I don’t think this is uncommon, either; the lies we’ve told can continue to echo through our minds, even when we’re sure we had to tell them. Lies by omission don’t go away simply because we choose to skip over them.
Medication adherence is a common thing to lie about, often motivated by concern about some form of negative reaction or consequences. Often it means the prescriber isn’t in as good a position to adjust treatment appropriately, but that may pale in comparison to the potential consequences of being open.

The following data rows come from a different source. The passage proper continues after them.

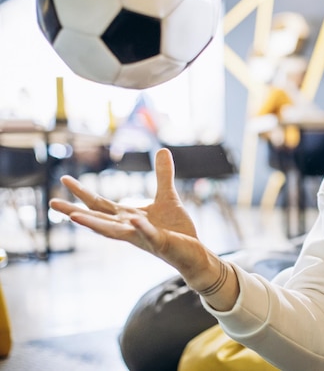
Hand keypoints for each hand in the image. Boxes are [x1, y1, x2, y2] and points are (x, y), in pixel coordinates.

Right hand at [50, 148, 208, 275]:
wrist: (193, 252)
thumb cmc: (177, 228)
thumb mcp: (168, 197)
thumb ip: (163, 175)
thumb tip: (162, 150)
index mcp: (128, 217)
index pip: (100, 204)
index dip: (83, 192)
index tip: (64, 179)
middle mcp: (129, 228)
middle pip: (98, 218)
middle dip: (75, 211)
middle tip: (51, 203)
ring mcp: (142, 237)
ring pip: (114, 231)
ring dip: (95, 224)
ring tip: (74, 216)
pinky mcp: (160, 242)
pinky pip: (148, 234)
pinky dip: (141, 228)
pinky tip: (134, 219)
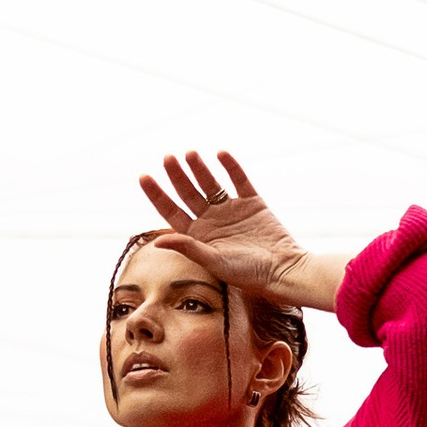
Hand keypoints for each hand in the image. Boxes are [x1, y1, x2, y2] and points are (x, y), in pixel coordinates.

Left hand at [136, 150, 314, 302]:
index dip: (156, 194)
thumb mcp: (214, 262)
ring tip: (190, 153)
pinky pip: (239, 180)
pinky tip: (221, 154)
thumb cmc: (248, 274)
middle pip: (188, 193)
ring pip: (211, 183)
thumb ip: (188, 248)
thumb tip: (157, 241)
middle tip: (168, 158)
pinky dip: (231, 166)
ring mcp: (231, 210)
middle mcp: (211, 220)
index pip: (170, 210)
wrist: (283, 270)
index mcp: (198, 236)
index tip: (143, 176)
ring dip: (200, 168)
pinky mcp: (253, 203)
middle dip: (176, 175)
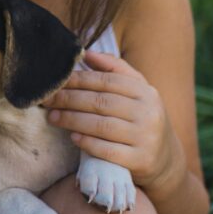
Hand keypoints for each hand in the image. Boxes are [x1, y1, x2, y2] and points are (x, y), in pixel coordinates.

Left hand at [45, 50, 182, 189]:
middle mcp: (148, 112)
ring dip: (72, 120)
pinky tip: (73, 137)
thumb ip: (113, 69)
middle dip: (68, 100)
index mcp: (145, 92)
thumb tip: (86, 53)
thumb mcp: (136, 91)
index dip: (77, 80)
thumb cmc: (140, 118)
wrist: (165, 158)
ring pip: (102, 126)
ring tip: (52, 117)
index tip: (54, 81)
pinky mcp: (141, 160)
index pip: (105, 81)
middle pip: (100, 102)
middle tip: (46, 100)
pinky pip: (108, 151)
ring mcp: (146, 137)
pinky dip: (88, 143)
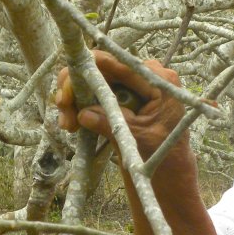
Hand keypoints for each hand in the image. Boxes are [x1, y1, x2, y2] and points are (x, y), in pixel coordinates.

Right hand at [54, 51, 184, 158]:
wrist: (170, 169)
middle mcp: (147, 76)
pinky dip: (82, 106)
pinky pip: (98, 93)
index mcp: (160, 81)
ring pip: (96, 81)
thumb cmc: (162, 154)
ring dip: (77, 99)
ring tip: (67, 124)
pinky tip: (71, 124)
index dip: (93, 67)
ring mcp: (134, 84)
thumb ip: (112, 124)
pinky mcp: (123, 95)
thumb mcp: (137, 139)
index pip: (122, 65)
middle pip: (105, 69)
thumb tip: (84, 114)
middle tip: (62, 106)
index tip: (70, 75)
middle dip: (79, 87)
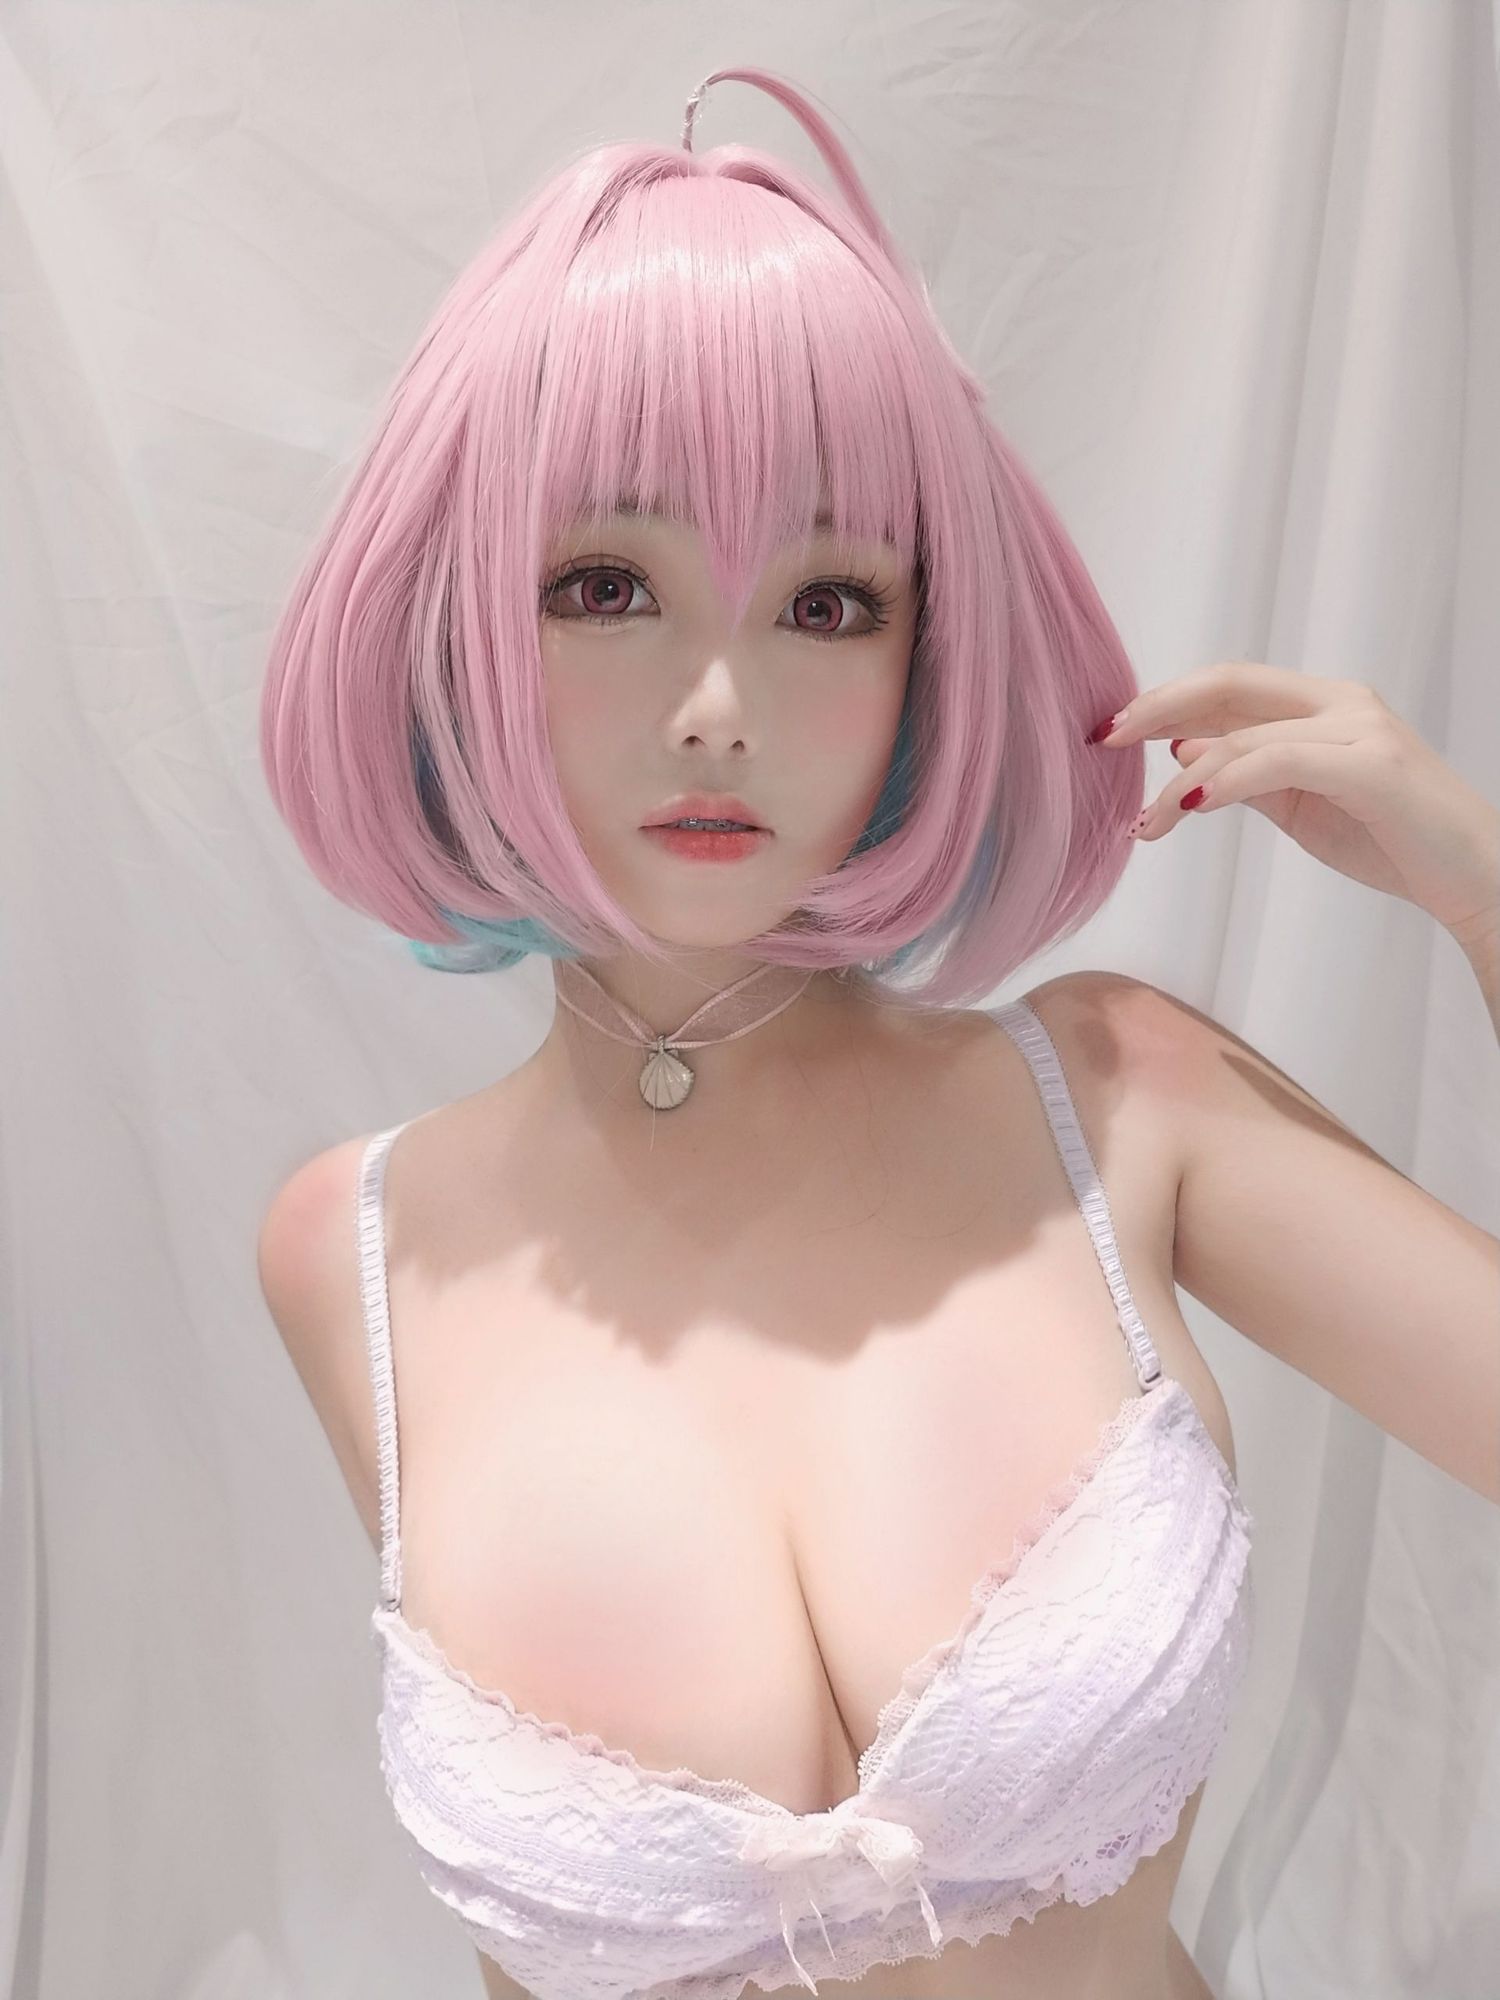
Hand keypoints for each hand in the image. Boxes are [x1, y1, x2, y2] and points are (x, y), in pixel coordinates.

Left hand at [1089, 660, 1499, 940]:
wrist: (1473, 876)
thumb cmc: (1390, 839)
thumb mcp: (1300, 804)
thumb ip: (1247, 775)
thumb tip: (1182, 752)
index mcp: (1323, 704)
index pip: (1229, 684)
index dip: (1166, 699)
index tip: (1112, 729)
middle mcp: (1341, 702)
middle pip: (1230, 684)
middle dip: (1156, 708)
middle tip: (1103, 740)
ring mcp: (1360, 728)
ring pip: (1244, 735)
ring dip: (1180, 780)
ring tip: (1146, 823)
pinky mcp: (1371, 767)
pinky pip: (1279, 761)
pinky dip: (1225, 782)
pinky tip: (1189, 805)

After my first hospitalization, conditions were put on my nursing license that I had to see my psychiatrist regularly and take medications. Between my hospitalization and my eventual return to work, I had a suicide attempt that I didn’t tell anyone about. After that, I figured what’s the point of taking medications if I feel like crap anyway, so I stopped them. Luckily, the meds gave me enough of a start that I was able to achieve full remission anyway. For more than a year while the conditions were on my license, I lied about taking my meds. I even picked them up regularly from the pharmacy to keep up the lie. Unfortunately, it came back to bite me in the ass when my then-boyfriend overdosed on my large stash.
The topic I lie the most about is suicidal thinking. My past experiences in hospital were quite negative, and I never want to be hospitalized again. Being held involuntarily was particularly difficult. Disclosing suicidal ideation is one of the quickest ways to get committed to hospital, so I keep my mouth shut. Is that a safe, healthy way to approach the issue? Of course not. But in the weighing of pros and cons, there’s little that would win out against my desire to avoid hospitalization.

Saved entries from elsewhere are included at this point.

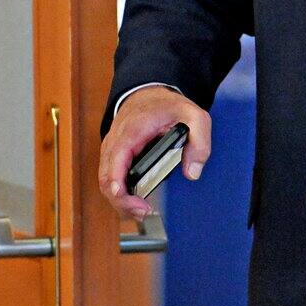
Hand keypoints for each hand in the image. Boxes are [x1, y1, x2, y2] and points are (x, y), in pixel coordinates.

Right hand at [98, 86, 210, 221]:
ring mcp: (111, 150)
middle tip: (144, 211)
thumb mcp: (194, 115)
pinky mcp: (113, 157)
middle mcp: (115, 142)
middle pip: (107, 178)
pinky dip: (120, 193)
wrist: (149, 93)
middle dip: (122, 200)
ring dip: (121, 200)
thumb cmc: (167, 105)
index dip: (117, 182)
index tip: (127, 198)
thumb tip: (193, 172)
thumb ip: (200, 140)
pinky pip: (110, 179)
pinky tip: (136, 202)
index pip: (116, 159)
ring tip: (143, 210)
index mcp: (133, 131)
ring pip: (106, 182)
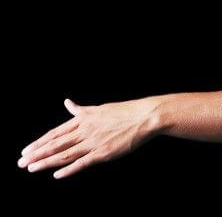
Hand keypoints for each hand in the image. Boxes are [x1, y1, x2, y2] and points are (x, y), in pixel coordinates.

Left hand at [17, 98, 159, 178]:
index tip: (26, 150)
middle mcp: (85, 130)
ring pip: (65, 154)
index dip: (39, 142)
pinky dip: (69, 169)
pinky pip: (82, 162)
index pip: (55, 133)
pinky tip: (57, 175)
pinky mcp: (104, 153)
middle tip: (21, 162)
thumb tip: (67, 103)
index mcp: (83, 120)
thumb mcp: (98, 108)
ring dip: (47, 161)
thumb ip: (80, 110)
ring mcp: (94, 142)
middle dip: (37, 153)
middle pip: (56, 144)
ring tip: (32, 168)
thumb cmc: (124, 112)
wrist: (144, 117)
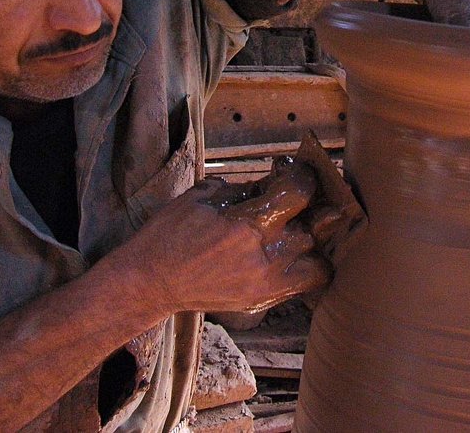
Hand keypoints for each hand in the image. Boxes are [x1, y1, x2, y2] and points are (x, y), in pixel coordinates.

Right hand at [130, 171, 331, 316]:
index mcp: (250, 223)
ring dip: (312, 237)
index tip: (297, 170)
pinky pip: (308, 282)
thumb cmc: (172, 233)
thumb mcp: (206, 195)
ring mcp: (268, 282)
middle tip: (301, 197)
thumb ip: (245, 188)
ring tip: (301, 226)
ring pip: (317, 254)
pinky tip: (298, 252)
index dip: (303, 175)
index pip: (299, 191)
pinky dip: (310, 265)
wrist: (151, 280)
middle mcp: (267, 255)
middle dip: (311, 205)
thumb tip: (274, 181)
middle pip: (315, 224)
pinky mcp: (264, 299)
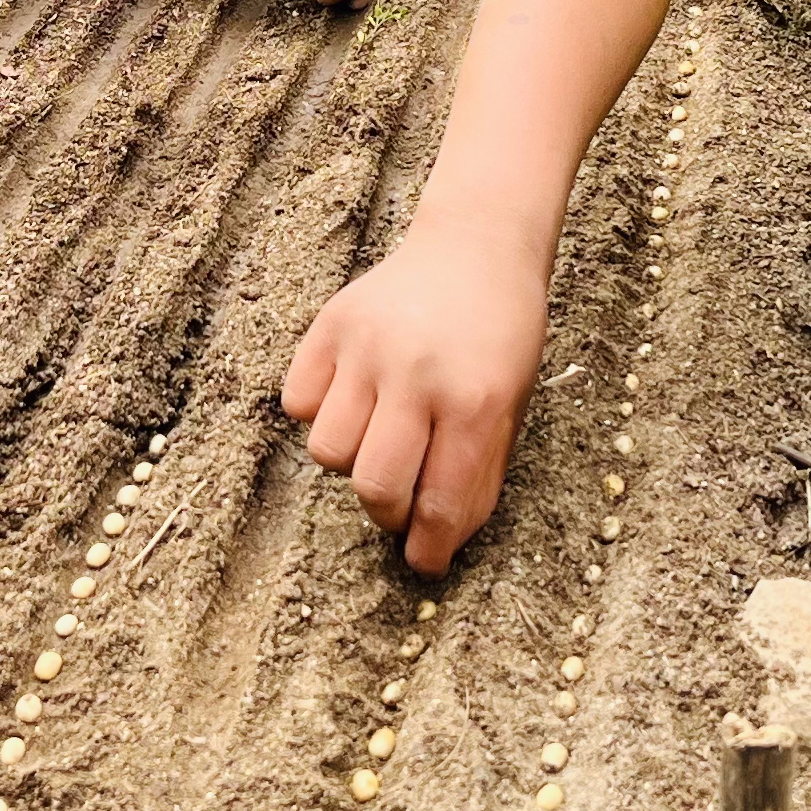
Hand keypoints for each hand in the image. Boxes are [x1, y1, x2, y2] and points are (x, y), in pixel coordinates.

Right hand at [283, 218, 549, 571]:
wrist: (475, 247)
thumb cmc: (501, 336)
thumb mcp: (510, 407)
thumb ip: (477, 475)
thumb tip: (436, 541)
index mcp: (474, 401)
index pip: (440, 503)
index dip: (429, 550)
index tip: (423, 563)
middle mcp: (415, 375)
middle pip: (373, 487)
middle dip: (385, 513)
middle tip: (400, 500)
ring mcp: (366, 347)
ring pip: (326, 451)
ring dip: (351, 460)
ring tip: (379, 436)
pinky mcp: (330, 326)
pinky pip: (299, 403)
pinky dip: (320, 413)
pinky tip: (354, 396)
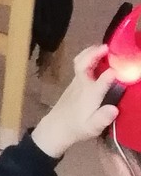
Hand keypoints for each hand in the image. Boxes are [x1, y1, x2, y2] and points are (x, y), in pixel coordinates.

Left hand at [32, 46, 119, 160]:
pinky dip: (88, 57)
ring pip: (80, 62)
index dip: (111, 74)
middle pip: (83, 63)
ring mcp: (76, 82)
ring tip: (103, 47)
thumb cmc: (77, 128)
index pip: (102, 81)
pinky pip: (80, 65)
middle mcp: (82, 84)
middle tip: (107, 47)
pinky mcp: (74, 83)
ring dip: (90, 52)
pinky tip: (96, 57)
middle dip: (94, 53)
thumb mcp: (92, 127)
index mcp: (89, 94)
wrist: (56, 128)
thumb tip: (114, 108)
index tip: (120, 69)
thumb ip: (103, 118)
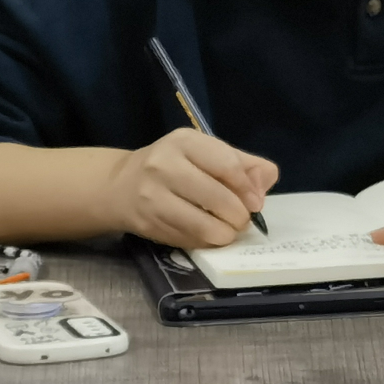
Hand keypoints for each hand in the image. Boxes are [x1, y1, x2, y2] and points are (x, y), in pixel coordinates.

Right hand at [102, 129, 278, 248]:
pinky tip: (207, 235)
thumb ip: (244, 164)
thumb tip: (263, 189)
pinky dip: (204, 241)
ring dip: (223, 233)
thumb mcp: (207, 153)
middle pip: (216, 197)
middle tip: (242, 220)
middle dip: (238, 215)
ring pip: (201, 224)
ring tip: (228, 231)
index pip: (227, 165)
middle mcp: (164, 165)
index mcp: (185, 142)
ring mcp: (151, 196)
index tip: (256, 203)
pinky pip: (186, 239)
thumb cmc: (175, 166)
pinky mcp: (146, 223)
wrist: (120, 185)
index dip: (247, 188)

I also omit symptoms that I either do not want or do not feel ready to talk about. At one point I had gone off meds for a while after a 3-strikes-you’re-out series of negative experiences with doctors. After a couple of sleepless months, I realized that drugs were a necessity. At the same time, I didn’t want to risk talking about my depression and getting the same unhelpful response. The mental compromise that I was prepared to make was to only admit to being unable to sleep. In doing so, I could get my mirtazapine and quetiapine back on board and get some sleep. After a little while longer, I felt safe enough to disclose the rest of what was going on.

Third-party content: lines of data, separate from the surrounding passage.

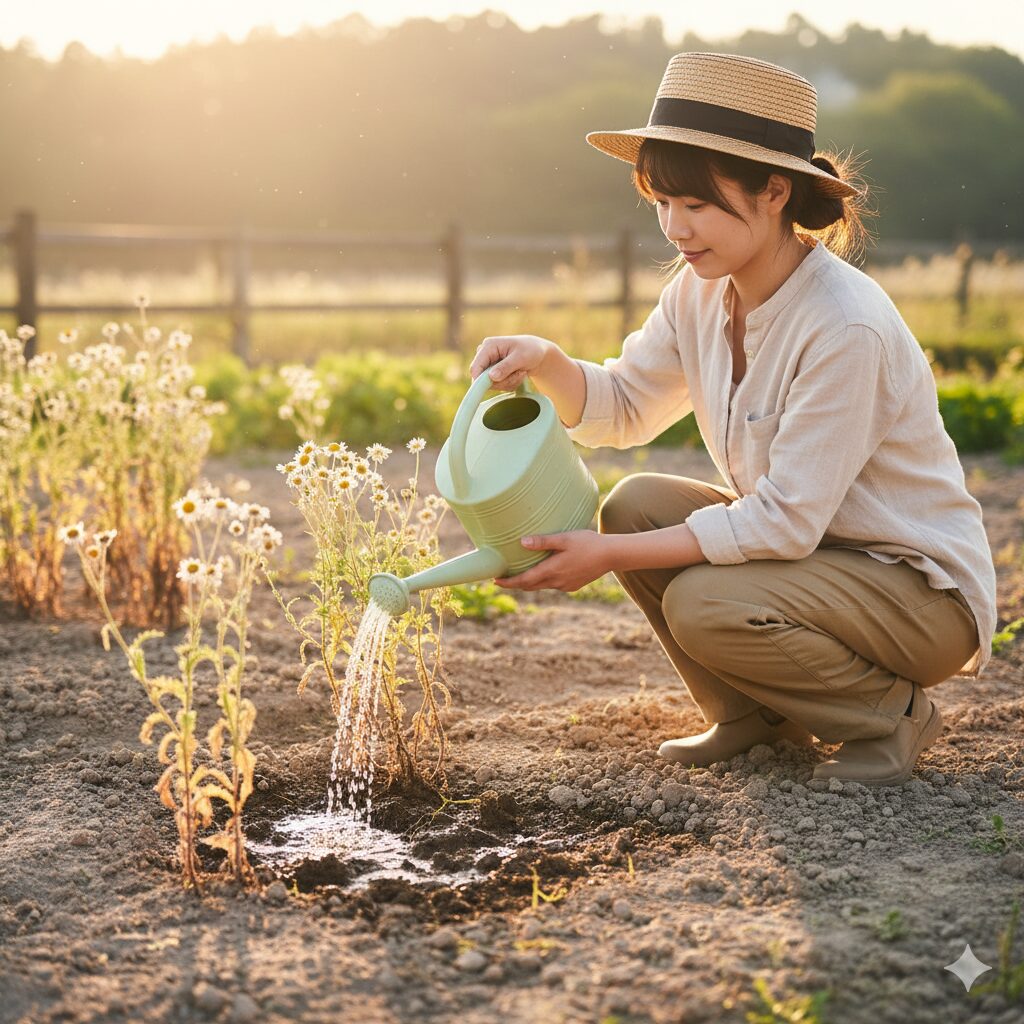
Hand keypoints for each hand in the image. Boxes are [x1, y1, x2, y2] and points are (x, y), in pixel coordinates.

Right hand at [469, 335, 552, 391]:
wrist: (538, 353)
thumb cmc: (531, 350)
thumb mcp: (521, 357)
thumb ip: (506, 367)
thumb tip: (491, 377)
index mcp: (488, 346)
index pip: (476, 367)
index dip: (480, 380)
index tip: (493, 386)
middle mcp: (485, 355)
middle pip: (483, 379)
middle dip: (502, 381)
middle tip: (518, 374)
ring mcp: (488, 364)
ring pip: (491, 384)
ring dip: (508, 382)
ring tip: (520, 373)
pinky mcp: (493, 373)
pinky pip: (497, 386)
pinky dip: (509, 383)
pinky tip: (517, 374)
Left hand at [494, 530, 612, 591]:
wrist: (611, 555)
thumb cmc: (588, 543)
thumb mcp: (564, 538)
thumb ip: (543, 541)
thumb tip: (522, 542)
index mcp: (552, 570)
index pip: (524, 581)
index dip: (508, 582)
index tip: (495, 581)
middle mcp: (557, 582)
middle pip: (530, 586)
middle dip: (515, 583)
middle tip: (501, 578)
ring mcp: (565, 585)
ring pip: (541, 586)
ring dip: (529, 582)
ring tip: (519, 573)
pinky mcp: (573, 585)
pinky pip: (553, 584)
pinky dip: (543, 580)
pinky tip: (543, 571)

In the end, we can just try to do the best we can with the situation we’re faced with. The more that health care providers understand that, the easier it might be for us to remove some of that armour. It’s not realistic to think that the lies we tell and the secrets we keep will ever disappear entirely, but it’s worth reflecting on what underlies them so they don’t end up coming back to bite us in the butt.
Have there been lies you’ve told, either outright or by omission, to your treatment team?